Please put the lines of all the items below into a JSON list of strings, one string per line, leaving out any blank lines.

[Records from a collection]
'''

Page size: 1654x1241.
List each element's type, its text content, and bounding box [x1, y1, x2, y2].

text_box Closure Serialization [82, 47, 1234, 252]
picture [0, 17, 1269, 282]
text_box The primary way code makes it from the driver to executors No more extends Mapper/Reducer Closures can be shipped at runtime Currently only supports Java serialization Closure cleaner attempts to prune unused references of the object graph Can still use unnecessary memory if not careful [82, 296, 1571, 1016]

'''

**Written solution**:
[
  "Page size: 1654x1241.",
  "List each element's type, its text content, and bounding box [x1, y1, x2, y2].",
  "text_box Closure Serialization [82, 47, 1234, 252]",
  "picture [0, 17, 1269, 282]",
  "text_box The primary way code makes it from the driver to executors No more extends Mapper/Reducer Closures can be shipped at runtime Currently only supports Java serialization Closure cleaner attempts to prune unused references of the object graph Can still use unnecessary memory if not careful [82, 296, 1571, 1016]"
]